Unnamed: 0,game_date,round,phase,phase_emoji,phase_peak_nyc,win_seed,win_market,lose_seed,lose_market
0,2015-04-04,4,Full Moon,🌕,2015-04-04T08:05:00,1,Wisconsin,1,Kentucky
1,2015-04-04,4,Full Moon,🌕,2015-04-04T08:05:00,1,Duke,7,Michigan State
2,1991-03-30,4,Full Moon,🌕,1991-03-30T02:17:00,3,Kansas,1,North Carolina
3,1991-03-30,4,Full Moon,🌕,1991-03-30T02:17:00,2,Duke,1,UNLV
4,1988-04-02,4,Full Moon,🌕,1988-04-02T04:21:00,6,Kansas,2,Duke


## Step 6

### It's only 6 games! It's easy to see, but let's run the query to only return the upsets.

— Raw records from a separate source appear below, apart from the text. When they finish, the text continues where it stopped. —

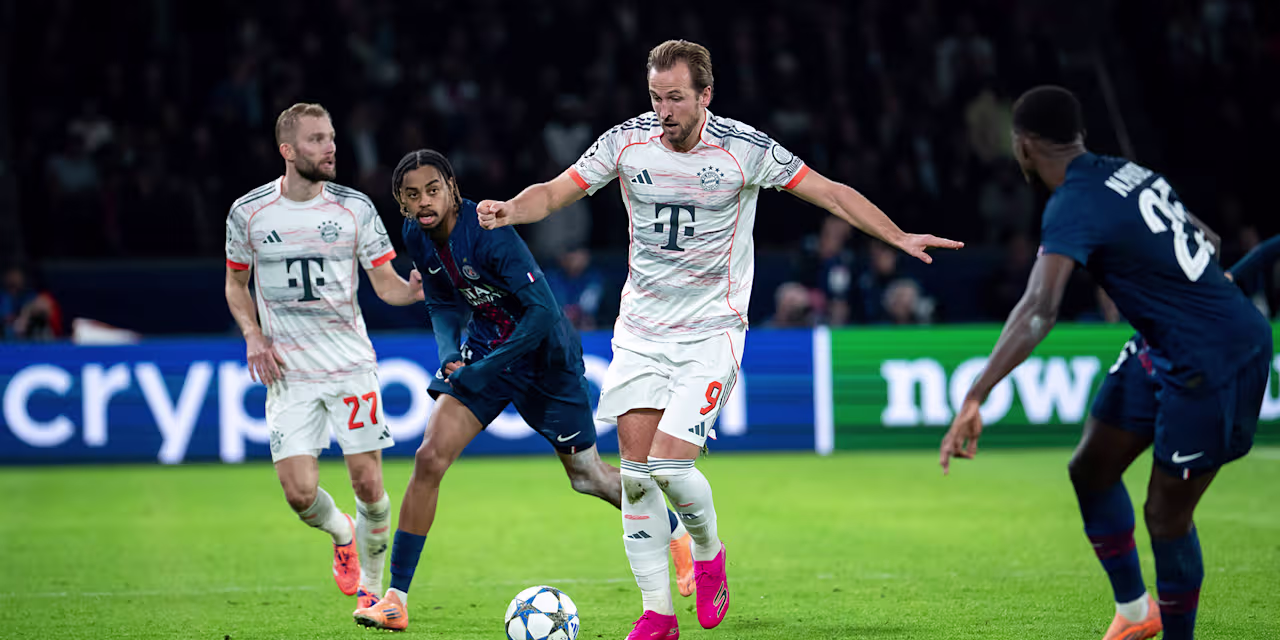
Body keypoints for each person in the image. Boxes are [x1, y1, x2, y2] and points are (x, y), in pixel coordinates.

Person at [477, 40, 962, 639]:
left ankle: (708, 551)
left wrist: (898, 235)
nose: (663, 111)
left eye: (676, 98)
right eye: (655, 97)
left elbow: (831, 192)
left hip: (711, 332)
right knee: (635, 476)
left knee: (668, 466)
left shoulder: (743, 149)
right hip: (641, 332)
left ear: (706, 95)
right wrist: (511, 209)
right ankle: (658, 615)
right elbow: (557, 191)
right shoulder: (626, 142)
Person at [939, 86, 1274, 640]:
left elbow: (1039, 309)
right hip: (1165, 344)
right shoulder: (1127, 171)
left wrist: (977, 393)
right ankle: (1137, 615)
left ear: (1024, 146)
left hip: (1215, 360)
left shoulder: (1071, 204)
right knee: (1091, 469)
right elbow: (1208, 241)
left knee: (1166, 516)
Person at [352, 149, 695, 632]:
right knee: (429, 458)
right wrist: (450, 354)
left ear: (452, 188)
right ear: (401, 202)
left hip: (546, 360)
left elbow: (543, 312)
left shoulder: (488, 232)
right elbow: (442, 300)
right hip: (487, 348)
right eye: (412, 195)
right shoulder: (416, 233)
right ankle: (395, 599)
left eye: (432, 190)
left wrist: (484, 369)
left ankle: (676, 532)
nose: (424, 201)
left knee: (587, 477)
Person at [224, 103, 425, 613]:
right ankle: (341, 532)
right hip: (288, 372)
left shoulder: (354, 208)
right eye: (316, 139)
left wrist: (413, 291)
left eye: (331, 137)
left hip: (349, 366)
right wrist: (252, 334)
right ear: (288, 151)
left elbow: (386, 285)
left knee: (369, 483)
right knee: (298, 493)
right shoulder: (249, 213)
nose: (330, 147)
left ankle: (372, 591)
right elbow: (235, 284)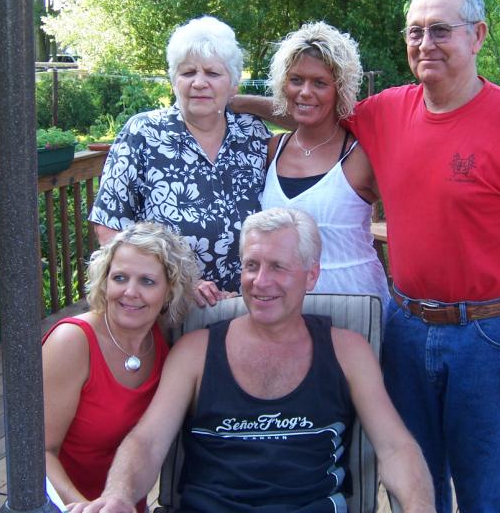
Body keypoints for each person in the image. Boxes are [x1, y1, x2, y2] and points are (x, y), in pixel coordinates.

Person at [232, 0, 500, 513]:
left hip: (489, 336)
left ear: (478, 35)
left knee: (483, 493)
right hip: (406, 330)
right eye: (415, 31)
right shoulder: (387, 112)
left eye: (440, 30)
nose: (425, 43)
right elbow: (307, 106)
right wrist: (220, 99)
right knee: (413, 485)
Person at [69, 208, 435, 513]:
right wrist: (119, 494)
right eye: (251, 265)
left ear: (311, 275)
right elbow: (147, 441)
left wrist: (419, 507)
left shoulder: (347, 352)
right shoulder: (196, 352)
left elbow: (396, 447)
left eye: (278, 267)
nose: (260, 281)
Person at [88, 16, 271, 306]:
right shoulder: (144, 132)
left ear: (233, 85)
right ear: (174, 80)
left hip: (246, 305)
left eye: (213, 73)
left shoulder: (252, 134)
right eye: (188, 72)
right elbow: (109, 225)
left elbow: (311, 118)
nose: (199, 83)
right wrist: (179, 283)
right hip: (166, 308)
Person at [42, 222, 198, 510]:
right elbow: (38, 452)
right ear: (105, 282)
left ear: (170, 290)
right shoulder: (72, 342)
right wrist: (84, 507)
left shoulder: (162, 338)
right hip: (65, 505)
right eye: (120, 278)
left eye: (147, 281)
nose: (130, 292)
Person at [261, 21, 391, 310]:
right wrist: (234, 102)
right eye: (296, 80)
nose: (305, 92)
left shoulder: (360, 155)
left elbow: (407, 222)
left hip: (354, 306)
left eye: (319, 83)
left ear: (339, 89)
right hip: (285, 311)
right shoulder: (273, 149)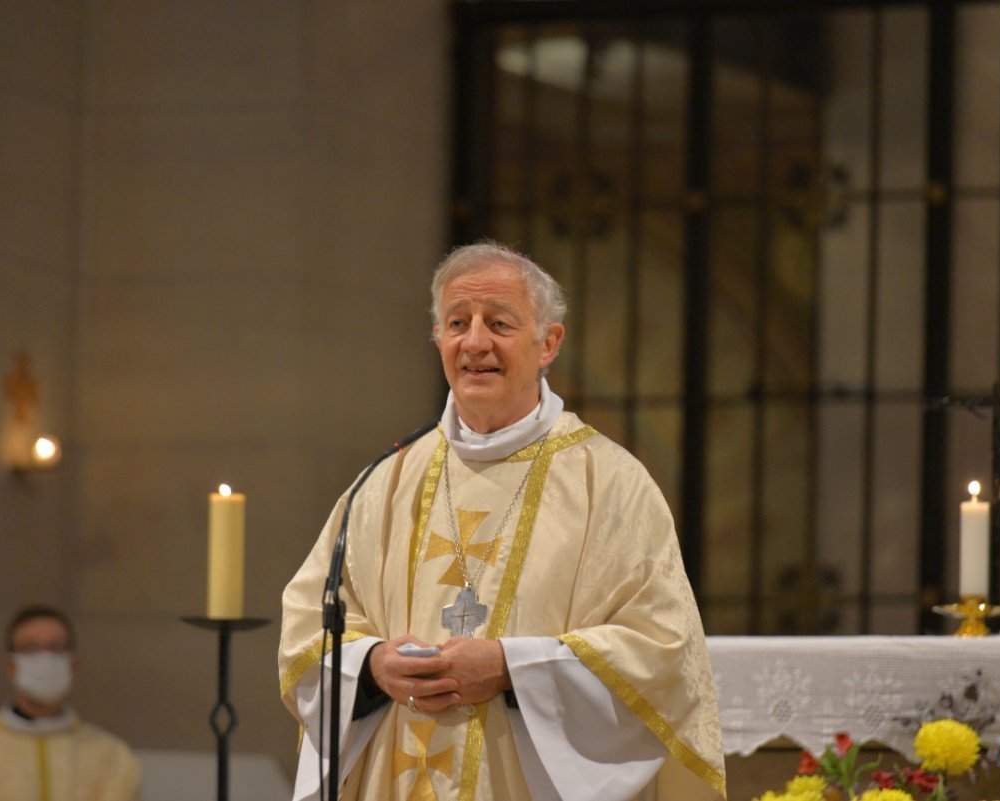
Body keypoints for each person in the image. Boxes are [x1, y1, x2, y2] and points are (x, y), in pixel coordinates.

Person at [278, 241, 726, 801]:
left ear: (549, 343)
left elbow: (662, 654)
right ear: (438, 339)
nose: (475, 343)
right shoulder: (384, 483)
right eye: (457, 322)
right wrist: (372, 666)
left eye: (499, 323)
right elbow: (306, 631)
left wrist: (513, 667)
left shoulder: (609, 484)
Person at [0, 604, 141, 801]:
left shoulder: (113, 757)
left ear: (73, 664)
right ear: (11, 667)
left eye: (56, 647)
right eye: (31, 648)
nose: (45, 658)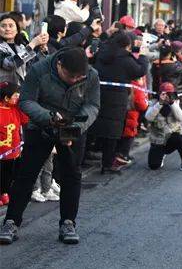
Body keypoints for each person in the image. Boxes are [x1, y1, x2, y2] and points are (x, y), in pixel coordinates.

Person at [0, 47, 99, 245]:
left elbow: (92, 105)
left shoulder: (91, 75)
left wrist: (76, 127)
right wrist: (48, 118)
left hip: (73, 127)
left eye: (78, 78)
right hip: (41, 125)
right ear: (59, 65)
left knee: (71, 175)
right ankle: (11, 222)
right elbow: (26, 101)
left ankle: (68, 222)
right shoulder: (39, 70)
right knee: (26, 174)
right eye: (70, 76)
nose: (74, 81)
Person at [90, 32, 147, 174]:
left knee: (100, 126)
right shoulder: (125, 59)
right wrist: (143, 56)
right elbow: (139, 71)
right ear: (127, 45)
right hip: (117, 100)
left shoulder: (102, 55)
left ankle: (97, 157)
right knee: (113, 132)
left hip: (100, 95)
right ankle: (107, 164)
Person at [145, 82, 182, 171]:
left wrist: (172, 103)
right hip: (158, 138)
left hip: (172, 135)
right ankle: (162, 154)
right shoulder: (154, 103)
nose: (167, 96)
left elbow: (181, 118)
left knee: (178, 138)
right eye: (164, 94)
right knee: (153, 166)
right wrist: (160, 104)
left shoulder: (175, 102)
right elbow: (148, 117)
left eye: (170, 94)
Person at [0, 13, 48, 85]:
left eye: (11, 26)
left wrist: (43, 51)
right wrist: (33, 44)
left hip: (21, 90)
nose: (7, 29)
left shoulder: (21, 45)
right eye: (3, 26)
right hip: (4, 92)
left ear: (17, 29)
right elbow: (10, 64)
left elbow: (33, 66)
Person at [0, 82, 27, 206]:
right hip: (2, 152)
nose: (17, 98)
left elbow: (25, 119)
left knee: (10, 175)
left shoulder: (15, 109)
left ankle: (5, 192)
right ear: (6, 98)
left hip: (14, 151)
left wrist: (21, 105)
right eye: (15, 96)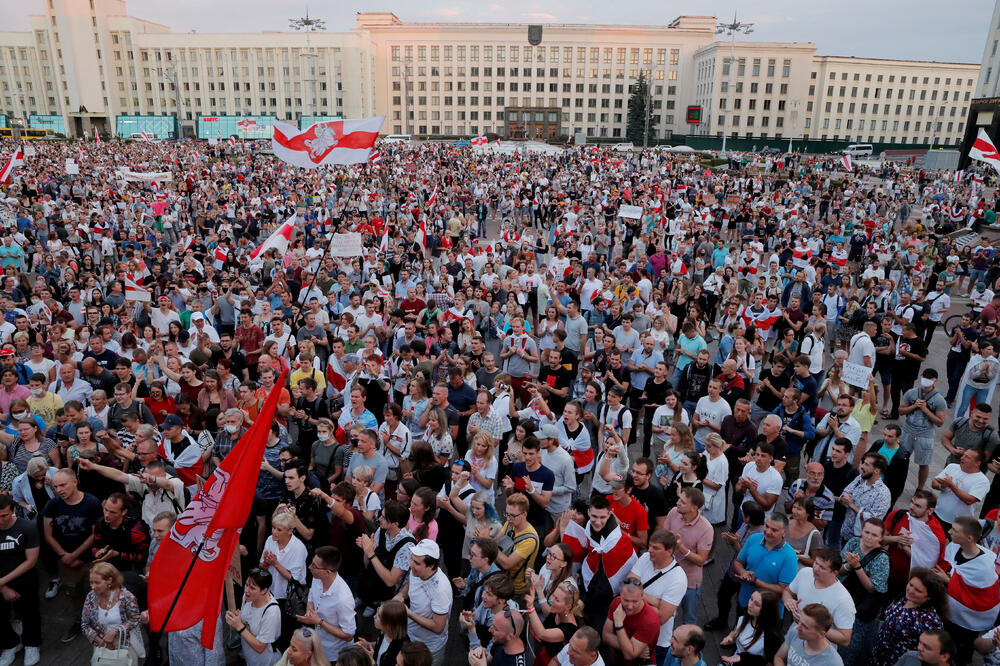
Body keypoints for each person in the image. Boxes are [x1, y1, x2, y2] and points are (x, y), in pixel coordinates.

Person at [43, 467, 102, 643]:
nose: (59, 490)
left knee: (99, 591)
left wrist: (75, 555)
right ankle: (80, 620)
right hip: (65, 560)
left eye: (63, 485)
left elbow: (96, 534)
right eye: (55, 487)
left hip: (90, 559)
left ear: (75, 482)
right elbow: (48, 534)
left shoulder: (92, 503)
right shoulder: (52, 505)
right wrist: (64, 555)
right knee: (74, 593)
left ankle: (103, 622)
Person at [939, 516, 1000, 664]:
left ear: (969, 538)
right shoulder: (953, 547)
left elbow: (981, 597)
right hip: (947, 613)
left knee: (958, 654)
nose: (949, 532)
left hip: (967, 622)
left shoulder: (985, 566)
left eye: (954, 530)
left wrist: (948, 580)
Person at [625, 529, 686, 666]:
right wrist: (657, 602)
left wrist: (636, 594)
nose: (649, 550)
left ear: (669, 551)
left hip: (656, 642)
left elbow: (661, 618)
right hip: (630, 630)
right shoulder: (646, 557)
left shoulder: (678, 578)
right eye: (650, 546)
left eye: (655, 548)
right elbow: (628, 584)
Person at [837, 518, 890, 663]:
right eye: (867, 532)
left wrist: (857, 567)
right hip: (843, 598)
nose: (869, 537)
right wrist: (848, 566)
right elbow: (839, 569)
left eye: (874, 535)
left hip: (862, 608)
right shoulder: (853, 543)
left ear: (881, 538)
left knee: (852, 646)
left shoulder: (882, 558)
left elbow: (873, 589)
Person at [871, 568, 948, 666]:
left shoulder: (930, 620)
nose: (911, 591)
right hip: (880, 655)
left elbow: (934, 652)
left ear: (928, 597)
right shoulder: (906, 599)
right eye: (911, 585)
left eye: (918, 590)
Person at [394, 539, 453, 666]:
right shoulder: (417, 572)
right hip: (411, 636)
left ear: (430, 566)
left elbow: (438, 627)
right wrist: (401, 594)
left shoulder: (441, 590)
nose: (411, 565)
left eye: (416, 562)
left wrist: (409, 614)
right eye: (412, 559)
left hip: (429, 648)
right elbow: (411, 583)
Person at [882, 490, 948, 601]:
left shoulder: (935, 534)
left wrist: (905, 548)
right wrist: (896, 539)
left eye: (918, 506)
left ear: (930, 511)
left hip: (911, 584)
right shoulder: (898, 515)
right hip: (886, 573)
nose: (911, 507)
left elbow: (927, 565)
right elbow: (879, 540)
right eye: (912, 502)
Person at [662, 487, 712, 626]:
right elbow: (663, 537)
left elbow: (701, 560)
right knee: (665, 617)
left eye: (683, 502)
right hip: (667, 576)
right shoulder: (673, 512)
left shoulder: (706, 528)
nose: (677, 503)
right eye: (679, 499)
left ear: (694, 508)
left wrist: (681, 548)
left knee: (689, 620)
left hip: (689, 582)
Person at [0, 494, 40, 666]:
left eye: (4, 515)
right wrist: (3, 587)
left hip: (25, 579)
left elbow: (31, 561)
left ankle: (32, 644)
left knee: (30, 613)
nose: (1, 521)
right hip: (1, 583)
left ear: (13, 511)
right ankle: (9, 644)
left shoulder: (27, 527)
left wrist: (2, 581)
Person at [732, 513, 798, 615]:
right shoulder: (753, 539)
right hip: (745, 602)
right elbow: (738, 562)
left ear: (784, 532)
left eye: (774, 530)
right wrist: (743, 572)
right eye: (767, 526)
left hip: (769, 612)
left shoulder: (790, 556)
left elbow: (784, 590)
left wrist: (755, 581)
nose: (768, 531)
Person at [299, 546, 356, 662]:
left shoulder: (343, 598)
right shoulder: (317, 577)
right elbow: (311, 596)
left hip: (335, 655)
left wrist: (319, 622)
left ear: (327, 572)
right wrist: (310, 611)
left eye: (314, 566)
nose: (309, 567)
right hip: (317, 645)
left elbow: (349, 635)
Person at [80, 562, 142, 666]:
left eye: (97, 582)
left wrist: (115, 631)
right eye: (91, 582)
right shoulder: (91, 597)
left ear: (109, 580)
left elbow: (135, 619)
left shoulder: (127, 598)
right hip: (101, 646)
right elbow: (84, 624)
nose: (92, 587)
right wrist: (99, 640)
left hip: (124, 645)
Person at [899, 368, 948, 491]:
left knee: (924, 463)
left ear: (935, 380)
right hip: (907, 431)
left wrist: (926, 410)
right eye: (924, 377)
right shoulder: (911, 393)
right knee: (900, 459)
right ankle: (897, 483)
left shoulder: (939, 400)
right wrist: (914, 406)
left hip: (925, 435)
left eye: (929, 378)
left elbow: (940, 422)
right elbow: (901, 410)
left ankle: (920, 488)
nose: (926, 380)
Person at [225, 567, 281, 666]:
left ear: (264, 590)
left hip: (267, 661)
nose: (246, 590)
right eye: (246, 585)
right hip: (250, 658)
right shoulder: (247, 597)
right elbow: (247, 621)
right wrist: (236, 618)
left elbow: (260, 647)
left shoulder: (271, 611)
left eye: (252, 588)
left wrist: (239, 626)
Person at [837, 453, 891, 549]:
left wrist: (852, 505)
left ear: (876, 471)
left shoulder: (883, 493)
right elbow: (845, 492)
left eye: (866, 464)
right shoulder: (860, 479)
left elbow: (874, 519)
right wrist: (843, 497)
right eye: (863, 463)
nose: (862, 466)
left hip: (862, 542)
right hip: (845, 533)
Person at [601, 579, 660, 666]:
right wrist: (630, 648)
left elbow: (629, 655)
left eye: (635, 601)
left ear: (642, 596)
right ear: (620, 595)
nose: (630, 606)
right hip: (617, 661)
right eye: (626, 600)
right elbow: (605, 636)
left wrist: (619, 624)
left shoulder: (650, 620)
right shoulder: (616, 602)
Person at [931, 448, 989, 531]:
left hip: (959, 525)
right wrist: (942, 486)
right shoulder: (952, 467)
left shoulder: (982, 481)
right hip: (937, 514)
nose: (962, 458)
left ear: (977, 463)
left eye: (967, 457)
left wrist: (951, 485)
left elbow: (969, 500)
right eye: (963, 455)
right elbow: (934, 483)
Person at [719, 590, 782, 666]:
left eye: (757, 604)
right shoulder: (745, 613)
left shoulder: (772, 636)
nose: (750, 605)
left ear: (766, 610)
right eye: (751, 599)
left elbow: (770, 663)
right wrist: (731, 637)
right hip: (733, 662)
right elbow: (736, 630)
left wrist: (745, 658)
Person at [774, 603, 843, 666]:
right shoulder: (795, 632)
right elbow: (779, 657)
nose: (798, 627)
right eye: (799, 622)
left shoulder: (833, 662)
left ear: (821, 634)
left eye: (805, 626)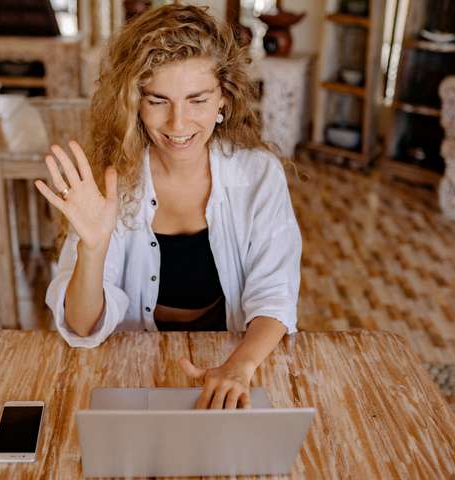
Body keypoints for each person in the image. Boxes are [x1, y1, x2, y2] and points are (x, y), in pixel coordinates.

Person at [35, 4, 302, 410]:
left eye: (197, 100)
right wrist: (92, 248)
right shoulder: (113, 180)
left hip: (233, 363)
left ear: (223, 101)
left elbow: (274, 295)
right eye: (158, 100)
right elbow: (81, 325)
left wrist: (238, 367)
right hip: (127, 373)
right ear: (135, 104)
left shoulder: (259, 175)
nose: (178, 124)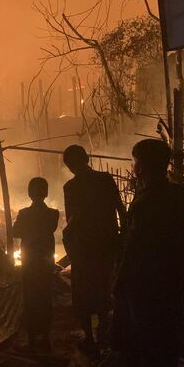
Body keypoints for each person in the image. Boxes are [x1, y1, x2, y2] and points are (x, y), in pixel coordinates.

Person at [112, 139, 184, 367]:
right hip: (174, 277)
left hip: (146, 283)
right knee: (167, 336)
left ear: (142, 167)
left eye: (137, 163)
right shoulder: (181, 194)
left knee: (147, 337)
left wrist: (120, 282)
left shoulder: (146, 202)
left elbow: (135, 248)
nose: (134, 168)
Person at [61, 145, 125, 352]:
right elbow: (120, 208)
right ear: (86, 158)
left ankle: (90, 338)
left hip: (83, 247)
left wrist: (67, 240)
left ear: (69, 166)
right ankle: (105, 333)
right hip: (106, 243)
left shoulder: (71, 187)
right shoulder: (105, 179)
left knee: (83, 291)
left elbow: (72, 218)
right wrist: (122, 236)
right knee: (105, 286)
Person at [13, 177, 59, 353]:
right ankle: (45, 337)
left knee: (30, 297)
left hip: (29, 261)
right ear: (46, 193)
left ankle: (32, 338)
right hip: (46, 261)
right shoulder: (53, 214)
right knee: (46, 297)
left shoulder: (24, 214)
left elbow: (15, 232)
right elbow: (51, 229)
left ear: (30, 194)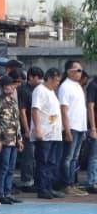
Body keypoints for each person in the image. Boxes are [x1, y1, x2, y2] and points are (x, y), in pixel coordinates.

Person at [32, 68, 64, 198]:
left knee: (51, 162)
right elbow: (35, 110)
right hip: (44, 133)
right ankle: (42, 189)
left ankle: (49, 187)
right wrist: (38, 129)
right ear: (49, 78)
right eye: (56, 80)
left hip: (54, 133)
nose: (57, 83)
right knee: (43, 162)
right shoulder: (40, 90)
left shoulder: (51, 91)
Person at [57, 59, 88, 195]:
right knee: (67, 157)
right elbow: (64, 110)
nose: (80, 73)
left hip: (80, 127)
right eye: (78, 70)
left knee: (75, 158)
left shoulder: (78, 86)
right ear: (69, 71)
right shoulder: (65, 87)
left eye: (81, 70)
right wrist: (67, 129)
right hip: (71, 127)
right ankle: (66, 184)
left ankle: (72, 183)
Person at [0, 75, 23, 205]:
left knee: (11, 168)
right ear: (1, 87)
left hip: (14, 139)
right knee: (3, 167)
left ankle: (8, 192)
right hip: (4, 139)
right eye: (7, 86)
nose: (10, 88)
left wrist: (20, 139)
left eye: (11, 85)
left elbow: (17, 121)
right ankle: (0, 194)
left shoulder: (13, 101)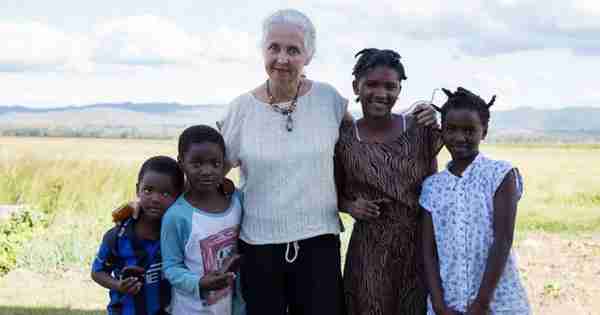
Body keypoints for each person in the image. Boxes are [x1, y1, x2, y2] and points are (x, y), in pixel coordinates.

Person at [219, 9, 438, 315]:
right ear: (263, 51)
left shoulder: (327, 100)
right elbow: (210, 171)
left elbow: (370, 132)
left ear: (308, 55)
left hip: (319, 246)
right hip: (259, 247)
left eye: (293, 50)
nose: (282, 58)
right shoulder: (240, 110)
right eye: (274, 48)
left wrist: (415, 112)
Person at [334, 48, 442, 315]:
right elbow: (332, 193)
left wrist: (435, 116)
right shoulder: (344, 139)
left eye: (390, 86)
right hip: (370, 251)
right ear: (355, 87)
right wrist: (350, 206)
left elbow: (462, 141)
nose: (381, 93)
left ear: (399, 91)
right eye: (371, 84)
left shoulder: (420, 129)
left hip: (420, 247)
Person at [420, 87, 531, 315]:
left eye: (469, 130)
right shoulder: (432, 186)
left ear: (485, 131)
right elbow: (428, 251)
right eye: (451, 129)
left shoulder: (500, 175)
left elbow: (502, 240)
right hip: (448, 302)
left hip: (497, 302)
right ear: (442, 131)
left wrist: (482, 303)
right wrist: (439, 305)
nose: (460, 137)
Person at [161, 125, 244, 315]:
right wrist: (199, 282)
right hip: (190, 309)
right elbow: (171, 267)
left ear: (224, 163)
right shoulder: (177, 217)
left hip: (232, 308)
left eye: (215, 164)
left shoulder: (237, 201)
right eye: (197, 164)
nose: (207, 171)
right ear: (181, 163)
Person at [91, 155, 185, 315]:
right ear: (137, 189)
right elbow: (97, 272)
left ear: (178, 195)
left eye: (165, 193)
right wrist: (118, 285)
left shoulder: (178, 234)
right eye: (148, 190)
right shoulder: (117, 236)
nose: (155, 199)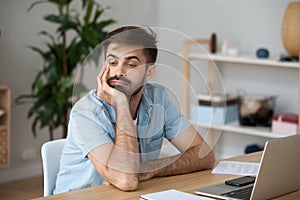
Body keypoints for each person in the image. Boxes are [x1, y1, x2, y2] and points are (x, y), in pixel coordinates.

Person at [53, 26, 215, 194]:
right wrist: (121, 105)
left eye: (131, 64)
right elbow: (127, 180)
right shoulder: (86, 112)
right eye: (112, 62)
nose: (119, 72)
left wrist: (151, 168)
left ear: (149, 72)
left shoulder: (158, 99)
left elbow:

Since we've organized the tournament_games dataset to show the seed of the winning team and the seed of the losing team, it's easy to find them: they're the games where the winning seed is a larger number than the losing seed.

In [10]:
upsets_full_moons_4_q = """
SELECT
  game_date,
  round,
  moon.phase,
  moon.phase_emoji,
  DATETIME(TIMESTAMP(peak_datetime),
    "America/New_York") phase_peak_nyc,
  win_seed,
  win_market,
  lose_seed,
  lose_market
FROM
  `bigquery-public-data.ncaa_basketball.mbb_historical_tournament_games` AS game
INNER JOIN
  `bigquery-public-data.moon_phases.moon_phases` AS moon
ON
  (DATETIME(TIMESTAMP(peak_datetime),
      "America/New_York") > DATETIME(game_date) AND  # <<<<< this line is the lower limit, restricting the results to just games where the phase peak occurs within 18 hours of the game start time.
    DATETIME(TIMESTAMP(peak_datetime),
      "America/New_York") < DATETIME_ADD(DATETIME(game_date),
      INTERVAL 42 HOUR))# <<<<< this line is the upper limit, restricting the results to just games where the phase peak occurs within 18 hours of the game end time.
WHERE
  moon.phase_emoji = "🌕"
  AND round = 4
  AND win_seed > lose_seed # <<<<<<<<<<<< this is the new line
ORDER BY
  game_date DESC
"""

upsets_full_moons_4 = gbq.read_gbq(query=upsets_full_moons_4_q, dialect ='standard', project_id=project_id)
upsets_full_moons_4.head()



Requesting query... ok.
Job ID: job_qsaJFzCRFPrUDebiLSmLBWcxDfJO
Query running...
Query done.
Processed: 608.7 KB
Standard price: $0.00 USD

Retrieving results...
Got 3 rows.

Total time taken 1.27 s.
Finished at 2018-03-16 08:07:03.


Unnamed: 0,game_date,round,phase,phase_emoji,phase_peak_nyc,win_seed,win_market,lose_seed,lose_market
0,1991-03-30,4,Full Moon,🌕,1991-03-30T02:17:00,3,Kansas,1,North Carolina
1,1991-03-30,4,Full Moon,🌕,1991-03-30T02:17:00,2,Duke,1,UNLV
2,1988-04-02,4,Full Moon,🌕,1988-04-02T04:21:00,6,Kansas,2,Duke


# There have been three upsets in the Final Four under a full moon since 1985, two of which both happened in 1991!